> _WHAT THE TASK REQUIRES_: Reproduce the lines below verbatim, omitting every picture.

> _INPUT_:
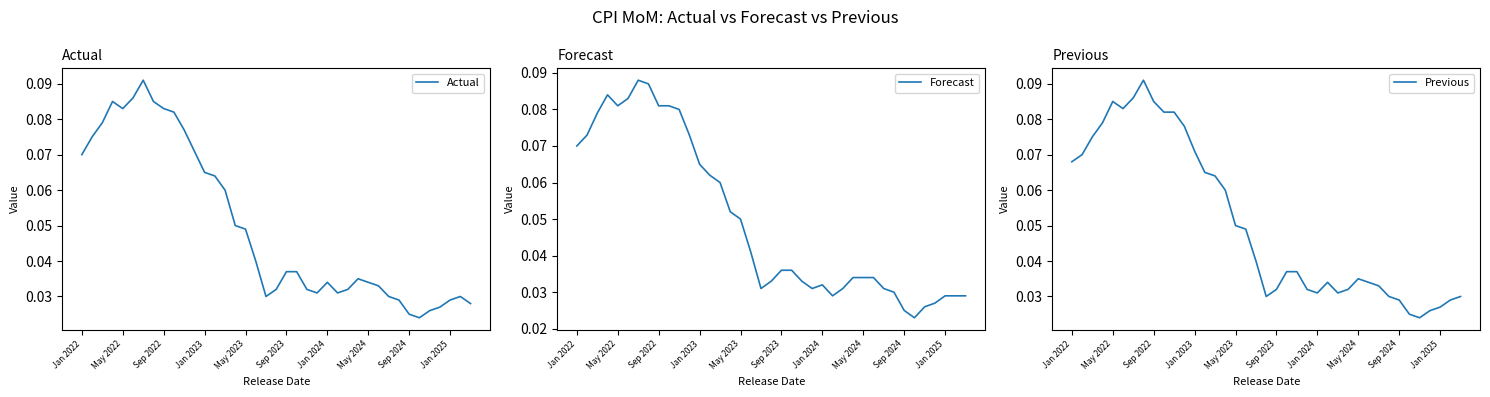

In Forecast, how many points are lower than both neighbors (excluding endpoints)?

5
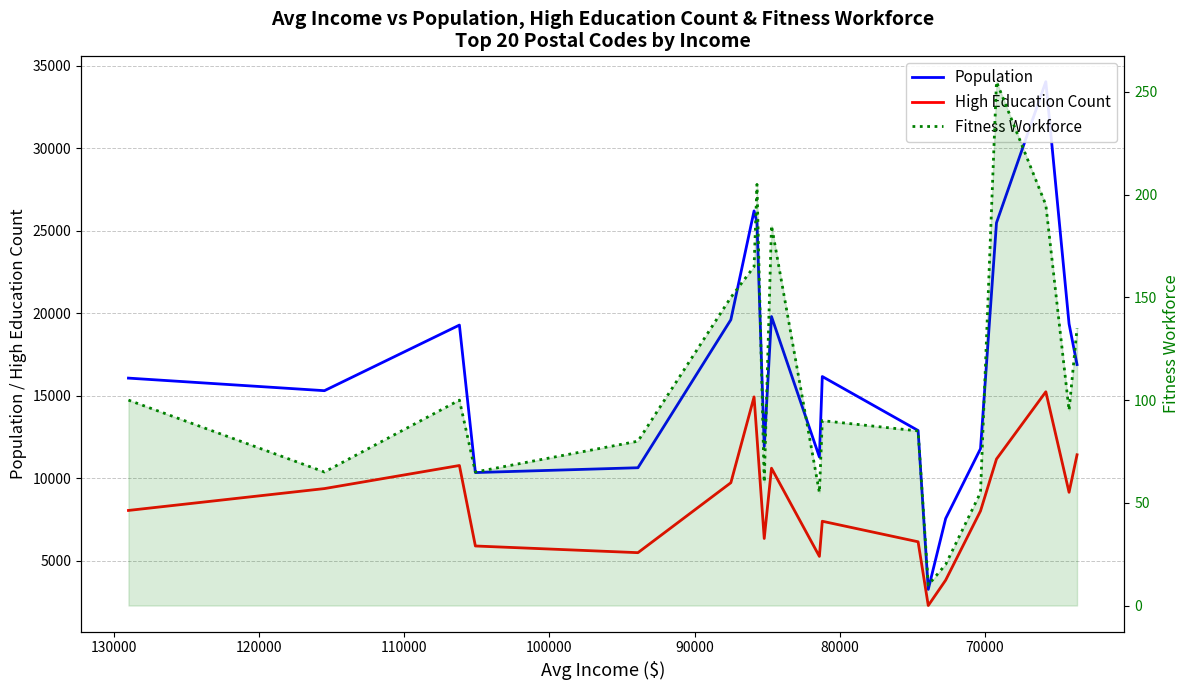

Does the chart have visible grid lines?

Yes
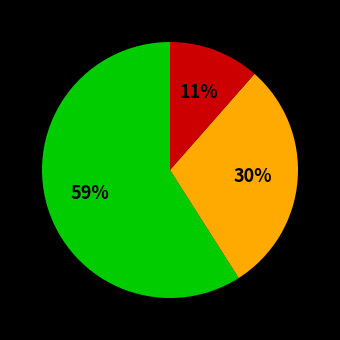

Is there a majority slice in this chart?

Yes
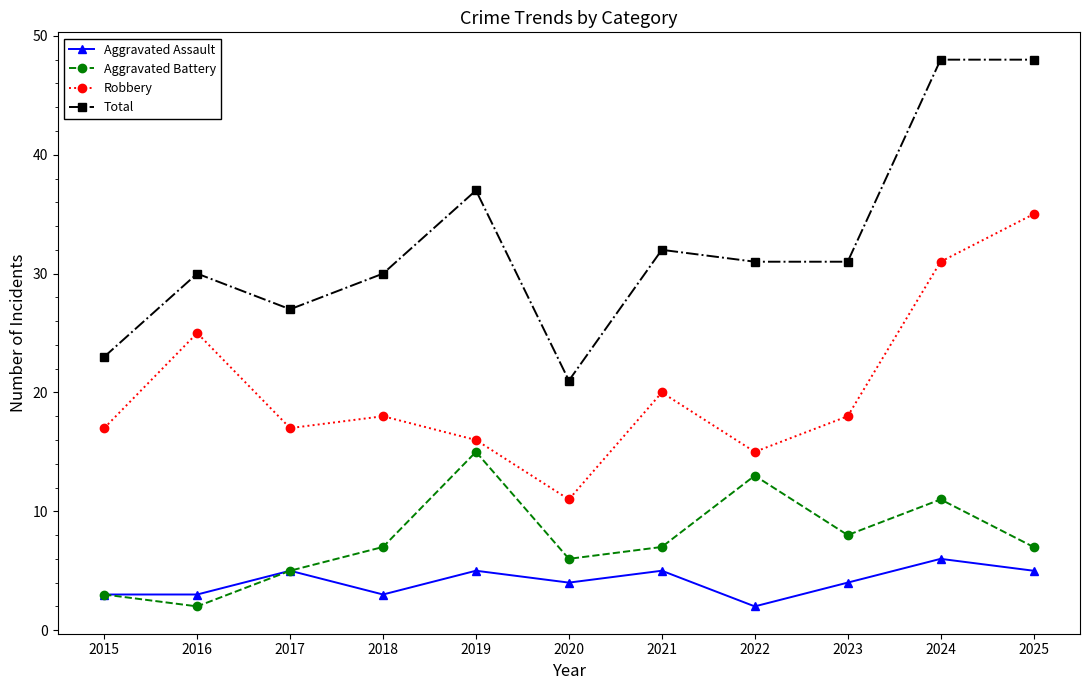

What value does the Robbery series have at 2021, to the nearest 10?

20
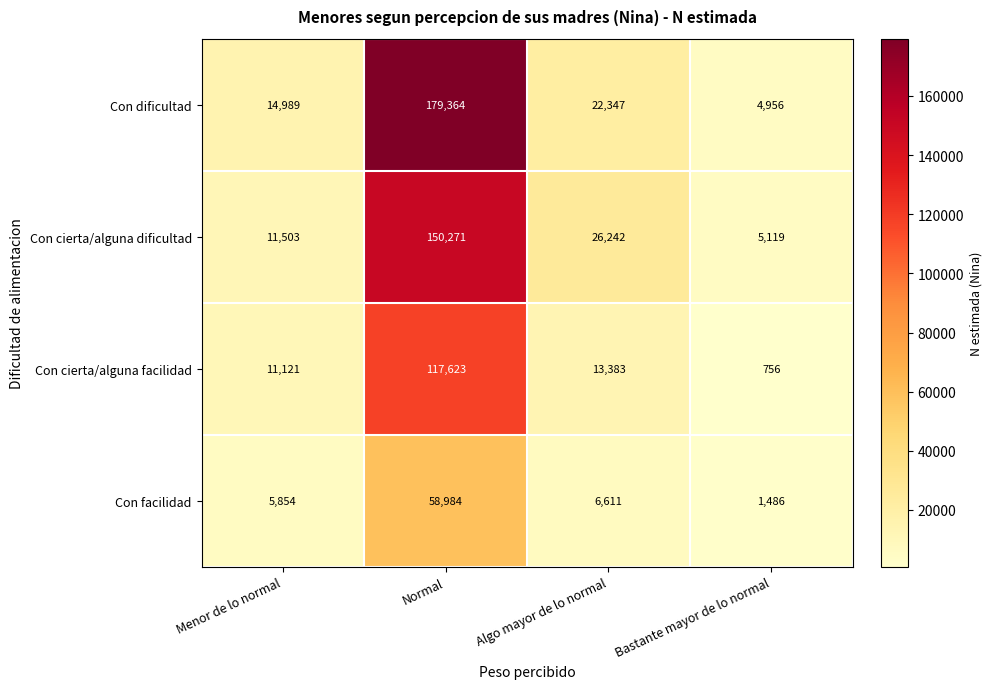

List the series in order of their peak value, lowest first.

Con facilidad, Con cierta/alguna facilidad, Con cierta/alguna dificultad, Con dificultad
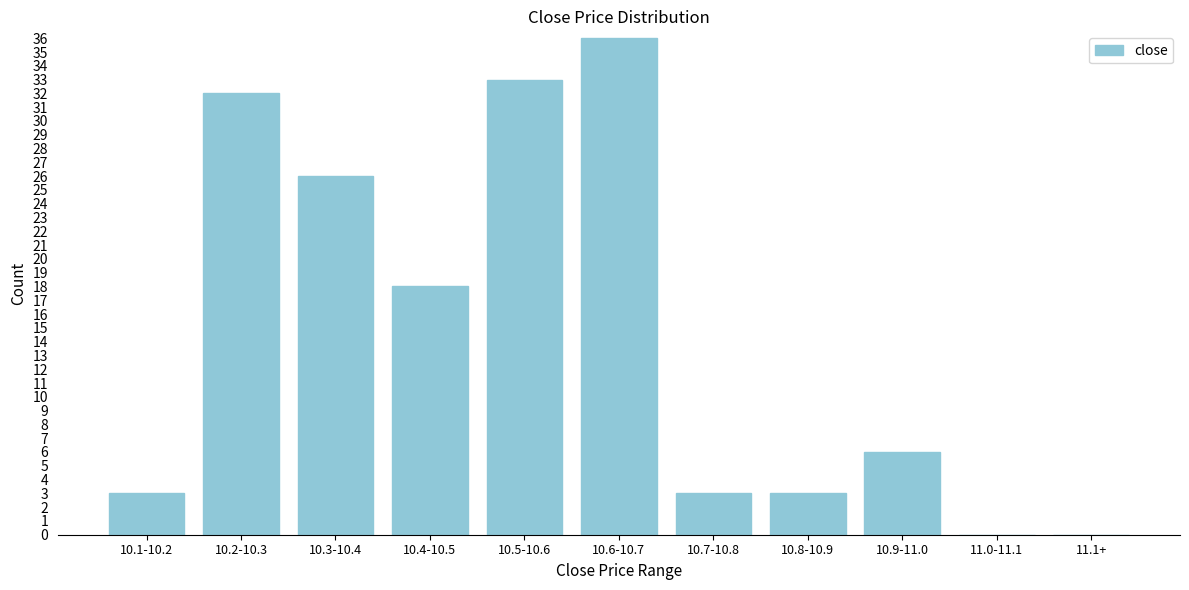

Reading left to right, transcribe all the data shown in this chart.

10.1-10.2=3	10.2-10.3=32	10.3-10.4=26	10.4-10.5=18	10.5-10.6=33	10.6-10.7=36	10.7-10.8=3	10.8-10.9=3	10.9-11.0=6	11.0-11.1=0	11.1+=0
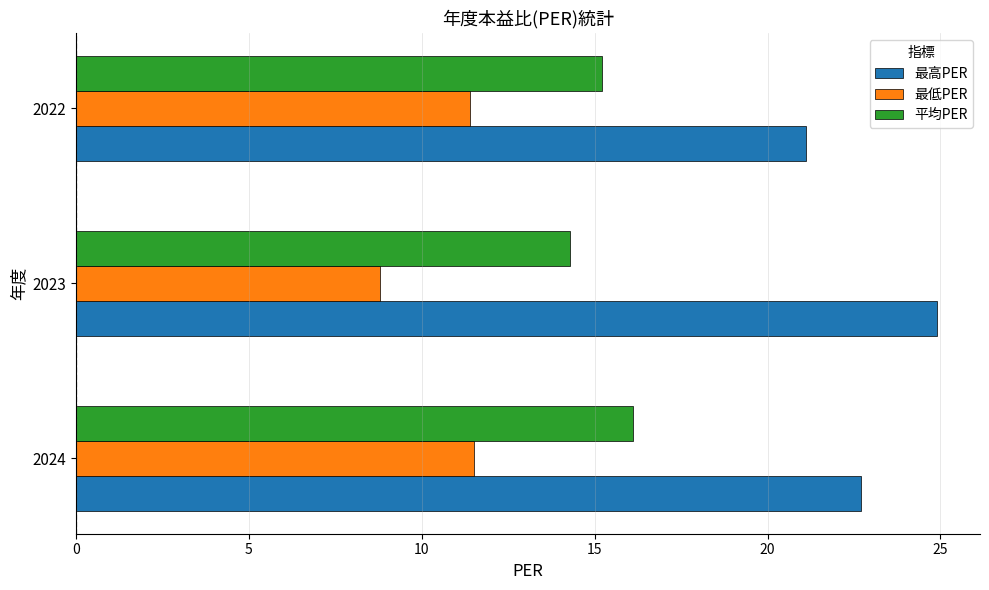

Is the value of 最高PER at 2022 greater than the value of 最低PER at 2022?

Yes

> _RESULT FOR THIS TASK_:
In Forecast, how many points are lower than both neighbors (excluding endpoints)?

5

Does the chart have visible grid lines?

Yes

Is there a majority slice in this chart?

Yes

What value does the Robbery series have at 2021, to the nearest 10?

20

List the series in order of their peak value, lowest first.

Con facilidad, Con cierta/alguna facilidad, Con cierta/alguna dificultad, Con dificultad

Reading left to right, transcribe all the data shown in this chart.

10.1-10.2=3	10.2-10.3=32	10.3-10.4=26	10.4-10.5=18	10.5-10.6=33	10.6-10.7=36	10.7-10.8=3	10.8-10.9=3	10.9-11.0=6	11.0-11.1=0	11.1+=0

Is the value of 最高PER at 2022 greater than the value of 最低PER at 2022?

Yes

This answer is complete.